Nearly 40 percent of 13,800 physician groups in the country will receive reduced payments from the federal Medicare system this year for either poor performance or a lack of participation in a program evaluating quality of care.
The Centers for Medicare and Medicaid Services [CMS] is in its second year of the Value Modifier program, which is an initiative of the Affordable Care Act to encourage physician groups to report quality-of-care information and to improve patient care.
The program currently evaluates physician groups with 10 or more eligible professionals; last year it only included groups of 100 or more and the program will continue to expand.
A total of 5,477 groups will see a decrease in payments. Of those groups, 59 received cuts for poor performance and will see a 1 to 2 percent decrease in payments. The other 5,418 groups will receive a 2 percent decrease in payments as a result of failing to provide sufficient data to CMS.

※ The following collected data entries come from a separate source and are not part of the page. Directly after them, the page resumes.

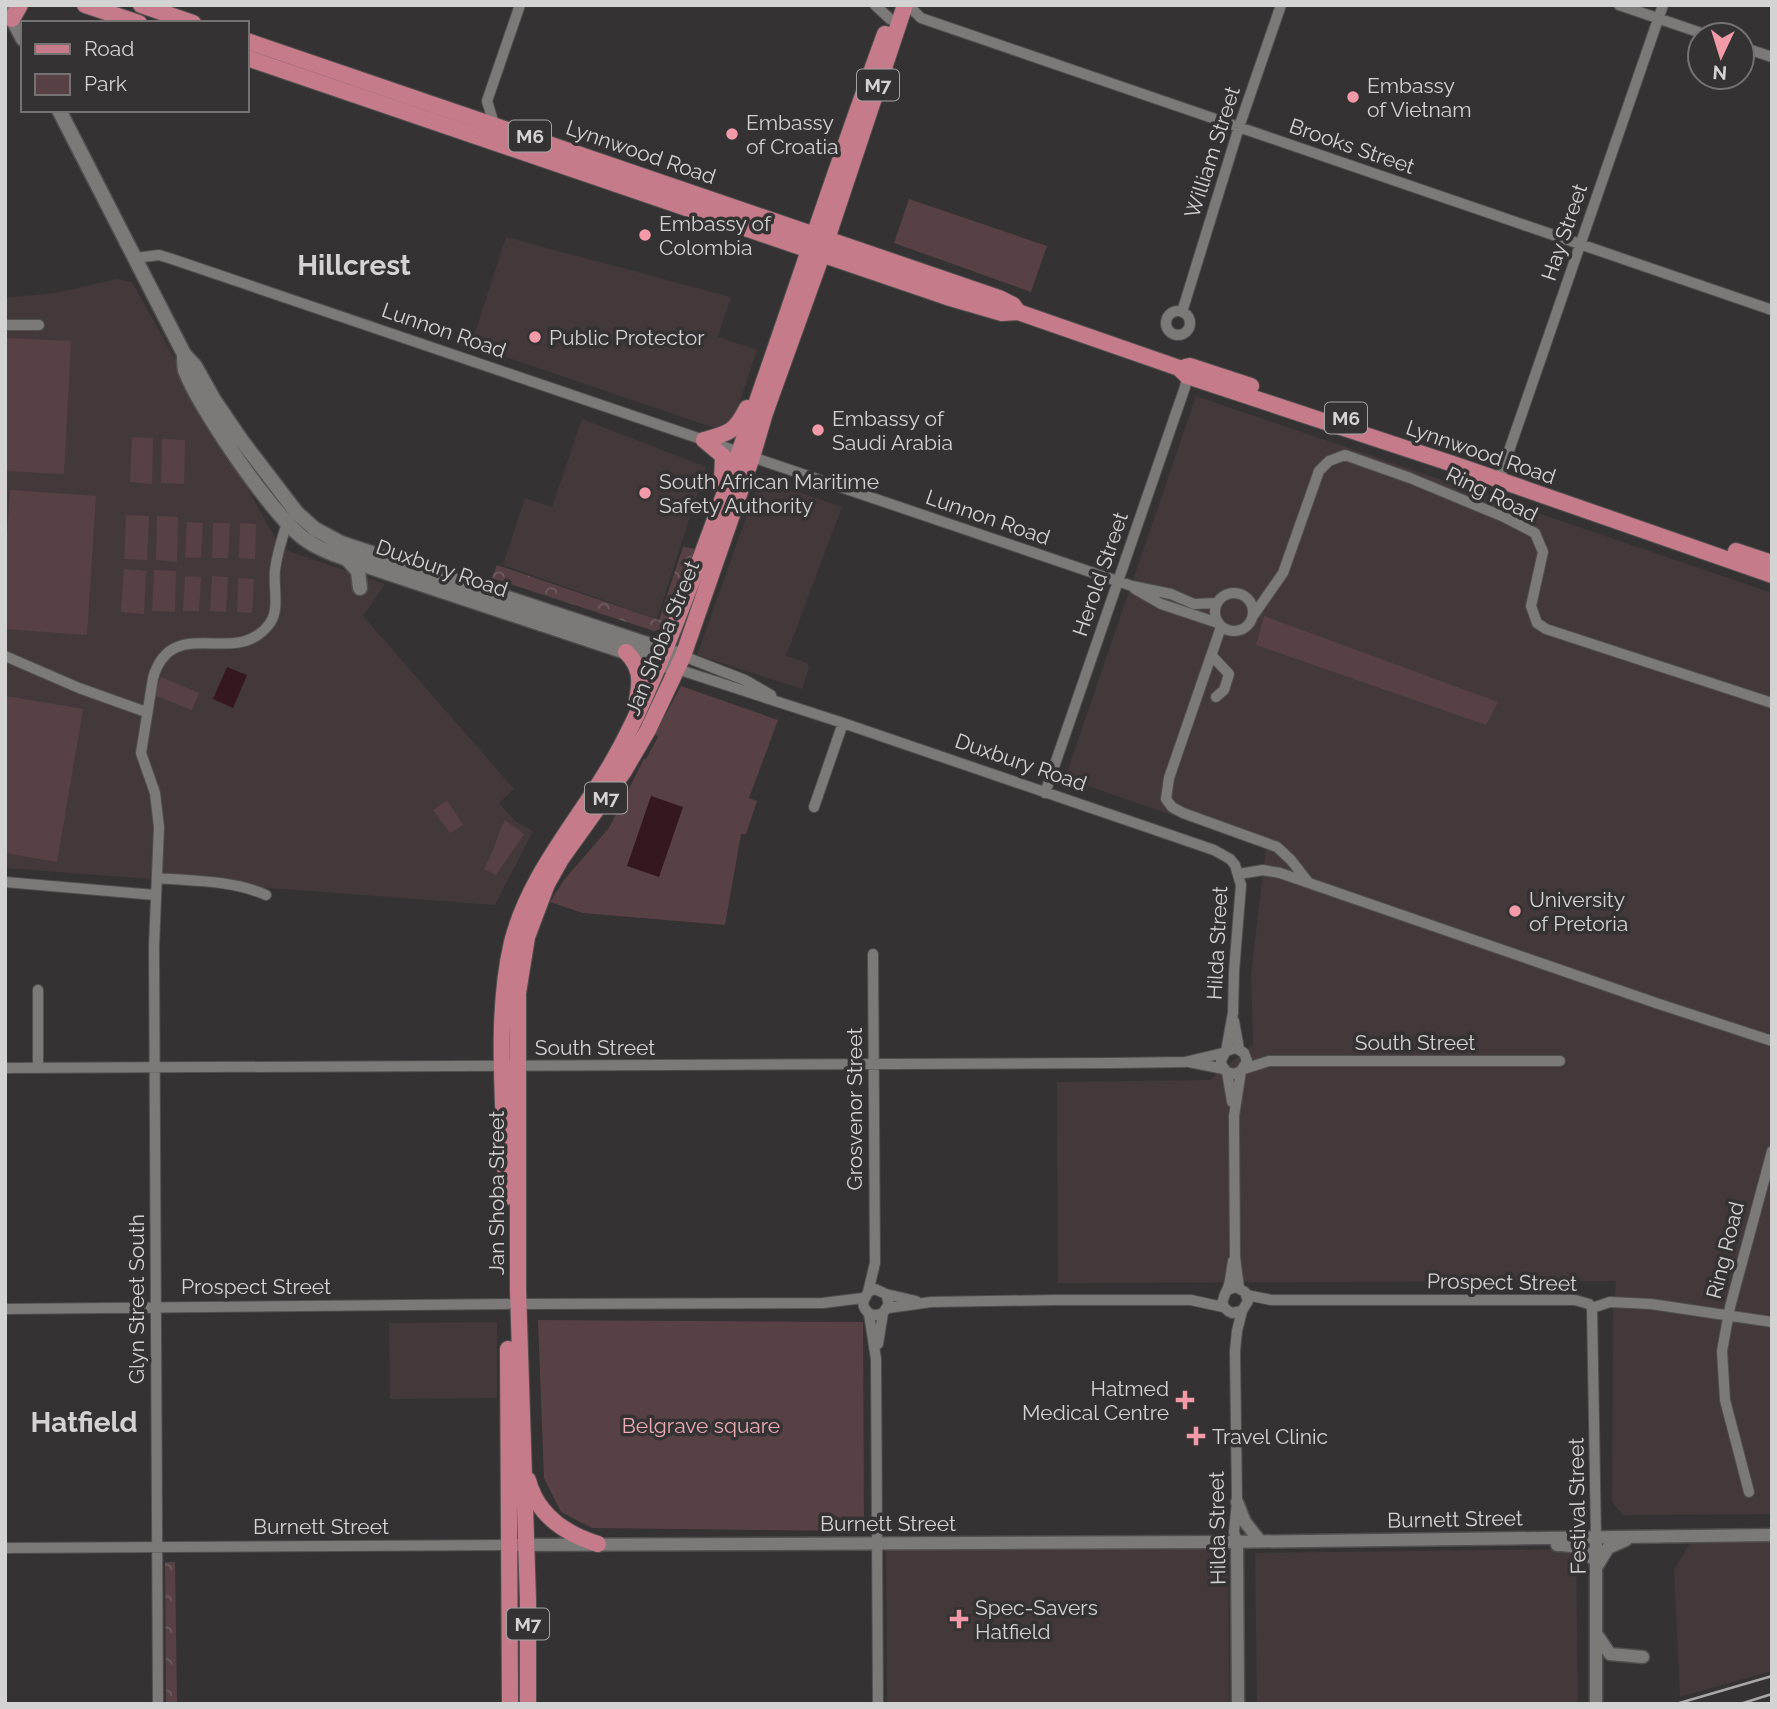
<svg xmlns="http://www.w3.org/2000/svg" width="1777" height="1709" font-family="Raleway,sans-serif">
  <defs>
    <pattern id="forest-crowns" width="20" height="18" patternUnits="userSpaceOnUse" patternTransform="scale(1.75)"><rect width="20" height="18" fill="#584145"/><path d="M2 6a3 3 0 1 1 6 0M12 15a3 3 0 1 1 6 0" fill="none" stroke="#6f5c5f"/></pattern>
  </defs>
  <rect width="100%" height="100%" fill="#353233"/>
  <path fill="#43393b" d="M506 237 731 297 718 337 757 350 732 425 720 430 471 345Z
    M117 279 132 282 279 545 291 552 385 584 363 616 514 789 499 803 516 822 533 831 495 905 5 868V298L55 293Z
    M1196 396 1772 593V1514L1623 1515 1612 1502 1613 1318 1616 1281 1058 1283 1057 1082 1210 1080 1253 1044 1251 974 1266 848 1065 778Z
    M582 419 706 467 657 619 503 565 525 498 552 507Z
    M766 481 842 507 786 656 807 663 809 668 802 689 697 655 757 487Z
    M497 1322V1398L390 1399 389 1323Z
    M1772 1540V1671L1680 1697 1674 1570 1691 1541Z
    M1228 1549 1229 1704H887L886 1550Z
    M1576 1549 1578 1704H1257L1255 1553Z"/>
  <path fill="url(#forest-crowns)" d="M683 547 692 548 698 551 666 627 654 631 492 578 497 565 659 620Z
    M165 1562H175L177 1704H166Z"/>
  <path fill="#584145" d="M909 199 1047 246 1031 292 894 243Z
    M5 338 71 341 64 474 5 471Z
    M132 437 153 438 152 484 130 482Z
    M162 439 185 440 184 484 161 483Z
    M10 490 96 496 87 635 5 629V564Z
    M126 515 149 516 147 560 124 559Z
    M157 516 178 517 177 562 156 560Z
    M187 522 203 523 201 558 185 557Z
    M213 523H230L228 558H212Z
    M240 523 256 524 255 559 239 558Z
    M124 569 146 571 144 614 121 612Z
    M154 570 176 571 175 612 152 611Z
    M185 576 201 577 199 611H183Z
    M212 576 228 577 226 612 210 611Z
    M238 578 254 579 252 613 237 612Z
    M1264 616 1498 702 1486 725 1256 645Z
    M161 677 199 693 192 710 154 695Z
    M681 686 778 720 749 798 757 801 746 834H741L725 925 583 913 550 902 564 880 609 828 644 759H646L658 737 655 734Z
    M5 696 83 709 57 862 5 853Z
    M447 800 463 825 450 833 433 810Z
    M505 820 524 834 496 875 484 869C494 853 496 837 505 820Z
    M538 1320 863 1322 864 1531 592 1528 561 1512 544 1478Z"/>
  <path fill="#35181d" d="M227 667 247 675 233 708 213 699Z
    M651 796 683 807 659 877 627 866Z"/>
  <g fill="none" stroke-linecap="round" stroke-linejoin="round">
    <g stroke="#504e4f" stroke-width="12">
      <path id="minor" d="M875 5 890 19
        M908 5 921 18 1772 310
        M1619 5 1707 35
        M1742 47 1772 57
        M494 124 487 101 520 5
        M135 258 159 255 172 259 739 452
        M1166 323a12 12 0 1 1 24 0a12 12 0 1 1-24 0Z
        M1182 312 1239 127 1281 5
        M5 325H39
        M752 457 1132 586 1171 594 1194 604 1217 603
        M1502 471 1663 5
        M1135 589 1161 604 1218 623
        M1215 612a19 19 0 1 1 38 0a19 19 0 1 1-38 0Z
        M1253 616 1283 573 1319 471 1329 461 1345 455 1410 478 1504 517 1535 533 1543 552 1531 606 1537 623 1546 629 1772 703
        M1221 627 1169 778 1166 799 1172 807 1183 813 1277 847 1291 860 1308 882
        M5 656 79 688 146 712
        M683 656 745 680 771 695
        M1212 656 1229 674 1224 690 1216 697
        M677 669 843 723 1214 850 1230 859 1235 865 1241 885 1234 971 1233 1013 1226 1051 1221 1060 1222 1066 1227 1072 1234 1074 1241 1071 1247 1061 1244 1053 1236 1048 1226 1051
        M1045 793 1185 387 1188 373
        M814 807 843 723
        M1239 874 1263 870 1280 873 1656 1003 1772 1041
        M157 878C193 881 232 880 266 895
        M5 882 155 895
        M1234 1021 1239 1049
        M1189 1062 1224 1069
        M5 1068 1112 1063 1185 1062 1223 1053
        M38 1068V990
        M1244 1069 1269 1061H1560
        M1227 1072 1232 1102
        M1239 1288 1235 1257 1234 1116 1241 1071
        M1227 1290 1236 1287 1245 1292 1248 1301 1242 1311 1232 1313C1219 1307 1222 1300 1227 1290 1231 1282 1231 1270 1233 1261
        M868 1292 875 1289 886 1294 889 1304 883 1313C873 1318 864 1313 863 1302L868 1292 875 1263 873 954
        M886 1294 916 1301
        M1247 1295 1271 1300H1575L1589 1304 1592 1308
        M518 1304 823 1303 863 1298
        M888 1308 931 1302 1055 1300H1191L1223 1307
        M1592 1308 1596 1537
        M1592 1308 1610 1302 1651 1304 1772 1322
        M5 1309 508 1304
        M869 1314 876 1359 878 1704
        M878 1344 883 1313
        M1749 1492 1725 1400 1722 1351 1730 1307 1772 1151
        M1237 1541 1234 1532 1237 1502 1235 1351 1237 1331 1242 1311
        M5 1548 510 1545
        M158 1704 154 946 159 827 155 793 141 753 153 678C172 612 237 670 270 623 280 609 273 587 275 570 277 554 282 538 287 523"/>
    </g>
    <g stroke="#504e4f" stroke-width="15">
      <path id="tertiary" d="M1237 1502 1245 1522 1260 1541
        M1596 1537V1704
        M1237 1541 1238 1704
        M510 1545 1221 1542 1772 1535
        M1557 1545C1576 1545 1584 1548 1596 1562
        M1597 1566 1608 1548 1626 1540
        M1597 1635 1610 1654 1643 1657"/>
    </g>
    <g stroke="#504e4f" stroke-width="17">
      <path id="secondary" d="M5 5 23 39
        M59 110 184 354 195 366 214 400 242 441 297 513 315 529 341 543 683 656
        M184 354C184 360 184 365 185 370 198 407 275 519 306 540 326 554 353 560 376 569L677 669
        M347 559 358 571 360 588"/>
    </g>
    <g stroke="#504e4f" stroke-width="18">
      <path id="primary" d="M85 5 139 23
        M141 5 193 23
        M12 19 20 5
        M247 41 999 298 1013 305 1018 312 1179 368 1187 376 1462 467 1772 575
        M247 58 947 297 1002 313 1018 312
        M1185 367 1190 366 1251 386
        M704 440C729 433 735 432 747 408
        M704 440 723 456 722 481
        M1736 551 1772 563
        M626 652C641 667 641 680 637 700
        M506 1197C506 1115 493 1023 512 942 528 880 569 832 602 779 625 743 643 702 660 662 744 456 808 243 885 34
        M508 1349 510 1704
        M528 1480C537 1515 566 1534 598 1544
        M528 1704V1600L518 1290V993L527 937 547 884 561 859 624 771 648 730 683 656 752 457 765 413 819 263 905 5"/>
    </g>
    <use href="#minor" stroke="#7c7979" stroke-width="10"/>
    <use href="#tertiary" stroke="#7c7979" stroke-width="12"/>
    <use href="#secondary" stroke="#7c7979" stroke-width="14"/>
    <use href="#primary" stroke="#c67b8a" stroke-width="16"/>
    <path stroke="#a9a8a8" stroke-width="2.5" d="M1676 1704 1772 1676
      M1740 1704 1772 1694"/>
  </g>
  <g fill="#f39aa9" stroke="#353233" stroke-width="2.5">
    <circle cx="1353" cy="97" r="7"/>
    <circle cx="732" cy="134" r="7"/>
    <circle cx="645" cy="235" r="7"/>
    <circle cx="535" cy="337" r="7"/>
    <circle cx="818" cy="430" r="7"/>
    <circle cx="645" cy="493" r="7"/>
    <circle cx="1515" cy="911" r="7"/>
    <path d="M1181.5 1389.5h7v7h7v7h-7v7h-7v-7h-7v-7h7z"/>
    <path d="M1192.5 1425.5h7v7h7v7h-7v7h-7v-7h-7v-7h7z"/>
    <path d="M955.5 1608.5h7v7h7v7h-7v7h-7v-7h-7v-7h7z"/>
  </g>
  <g text-anchor="middle" dominant-baseline="central" stroke-width="7" stroke-linejoin="round" paint-order="stroke">
    <g fill="#353233" stroke="#a4a3a3" stroke-width="2">
      <rect x="857" y="69.5" width="42" height="31" rx="5"/>
      <rect x="509" y="120.5" width="42" height="31" rx="5"/>
      <rect x="1325" y="402.5" width="42" height="31" rx="5"/>
      <rect x="585" y="782.5" width="42" height="31" rx="5"/>
      <rect x="507" y="1608.5" width="42" height="31" rx="5"/>
    </g>
    <g font-size="19" font-weight="bold" fill="#d4d3d3">
      <text x="878" y="85">M7</text>
      <text x="530" y="136">M6</text>
      <text x="1346" y="418">M6</text>
      <text x="606" y="798">M7</text>
      <text x="528" y="1624">M7</text>
    </g>
    <g font-size="21" fill="#d4d3d3" stroke="#353233" text-anchor="start">
      <text x="1367" y="85">Embassy<tspan x="1367" dy="24">of Vietnam</tspan></text>
      <text x="746" y="122">Embassy<tspan x="746" dy="24">of Croatia</tspan></text>
      <text x="659" y="223">Embassy of<tspan x="659" dy="24">Colombia</tspan></text>
      <text x="549" y="337">Public Protector</text>
      <text x="832" y="418">Embassy of<tspan x="832" dy="24">Saudi Arabia</tspan></text>
      <text x="659" y="481">South African Maritime<tspan x="659" dy="24">Safety Authority</tspan></text>
      <text x="1529" y="899">University<tspan x="1529" dy="24">of Pretoria</tspan></text>
      <text x="1169" y="1388" text-anchor="end">Hatmed<tspan x="1169" dy="24">Medical Centre</tspan></text>
      <text x="1212" y="1436">Travel Clinic</text>
      <text x="975" y="1607">Spec-Savers<tspan x="975" dy="24">Hatfield</tspan></text>
    </g>
    <g font-size="21" fill="#d4d3d3" stroke="#353233">
      <text transform="translate(1352 146) rotate(19)">Brooks Street</text>
      <text transform="translate(641 152) rotate(19)">Lynnwood Road</text>
      <text transform="translate(1212 152) rotate(-72)">William Street</text>
      <text transform="translate(1564 232) rotate(-71)">Hay Street</text>
      <text transform="translate(444 330) rotate(19)">Lunnon Road</text>
      <text transform="translate(1481 452) rotate(19)">Lynnwood Road</text>
      <text transform="translate(1492 494) rotate(26)">Ring Road</text>
      <text transform="translate(988 517) rotate(19)">Lunnon Road</text>
      <text transform="translate(442 568) rotate(19)">Duxbury Road</text>
      <text transform="translate(1100 574) rotate(-71)">Herold Street</text>
      <text transform="translate(662 638) rotate(-68)">Jan Shoba Street</text>
      <text transform="translate(1021 762) rotate(19)">Duxbury Road</text>
      <text transform="translate(1217 943) rotate(-87)">Hilda Street</text>
      <text x="1415" y="1042">South Street</text>
      <text x="595" y="1047">South Street</text>
      <text transform="translate(854 1109) rotate(-90)">Grosvenor Street</text>
      <text transform="translate(496 1193) rotate(-90)">Jan Shoba Street</text>
      <text transform="translate(1725 1250) rotate(-76)">Ring Road</text>
      <text transform="translate(1502 1282) rotate(1)">Prospect Street</text>
      <text x="256" y="1286">Prospect Street</text>
      <text transform="translate(136 1299) rotate(-90)">Glyn Street South</text>
      <text transform="translate(1577 1506) rotate(-91)">Festival Street</text>
      <text transform="translate(1455 1519) rotate(-1)">Burnett Street</text>
      <text x="888" y="1523">Burnett Street</text>
      <text x="321" y="1526">Burnett Street</text>
      <text transform="translate(1217 1528) rotate(-91)">Hilda Street</text>
    </g>
    <g font-size="21" fill="#ecabb5" stroke="#353233">
      <text x="701" y="1425">Belgrave square</text>
    </g>
    <g font-size="28" font-weight="bold" fill="#d4d3d3" stroke="#353233">
      <text x="354" y="265">Hillcrest</text>
      <text x="84" y="1422">Hatfield</text>
    </g>
  </g>
  <rect width="1777" height="1709" fill="none" stroke="#d4d3d3" stroke-width="14"/>
  <rect x="21" y="21" width="228" height="91" fill="#353233" stroke="#757273" stroke-width="2"/>
  <rect x="35" y="44" width="35" height="10" fill="#c67b8a" stroke="#757273" stroke-width="2"/>
  <text x="84" y="56" font-size="21" fill="#d4d3d3">Road</text>
  <rect x="35" y="74" width="35" height="21" fill="#584145" stroke="#757273" stroke-width="2"/>
  <text x="84" y="91" font-size="21" fill="#d4d3d3">Park</text>
  <g transform="translate(1721 56) rotate(184)"><circle r="33" fill="#353233" stroke="#757273" stroke-width="2"/>
  <path d="M0-5L12 26L0 18L-12 26Z" fill="#f39aa9"/>
  <text y="-10" font-size="19" font-weight="bold" text-anchor="middle" fill="#d4d3d3">N</text>
  </g>
</svg>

Overall, the majority of groups — 8,208 — will not have any change in payments.
The payment adjustments were made based on 2014 data. CMS uses the Value-based Payment Modifier to adjust the Medicare Physician Fee Schedule, a system that has been in place since 1992 to reimburse physicians for services covered by the government healthcare program, according to the American College of Radiology.
The Value Modifier is separate from the Physician Quality Reporting System — a program that began in 2015 to encourage physicians to assess their patient care quantitatively — but physician groups must participate in PQRS to participate in the Value Modifier.
CMS looks at six factors to determine the level of quality of care, including effective clinical care, a person-centered experience, patient safety, communication and care coordination. CMS also evaluates physicians based on per capita costs for beneficiaries.
The program will expand over the next few years to include more health care providers. Next year, the Value Modifier will include solo practitioners as well as physicians with two or more eligible professionals. In 2018, it will include nurse practitioners, physician assistants, nurse anesthetists, as well as other healthcare providers.
In February, Highmark, a major insurance corporation in the state, announced a 4.5 percent cut of reimbursements for health care providers.
In response, the Pennsylvania Medical Society said in a letter to the Pennsylvania Insurance Department that the company could not “force physicians to accept below market rates to cover losses.”
In the meantime, the cuts are scheduled to begin April 1, 2016.
In a separate letter to Highmark, Scott E. Shapiro, president of Pennsylvania Medical Society, claimed the cuts would not help keep costs for patients down, and could result in worse quality of care.
“Physicians are an essential part of the health care delivery system,” Shapiro wrote. “Patient access to robust networks using affordable products to access that network is key to the good health of Pennsylvanians.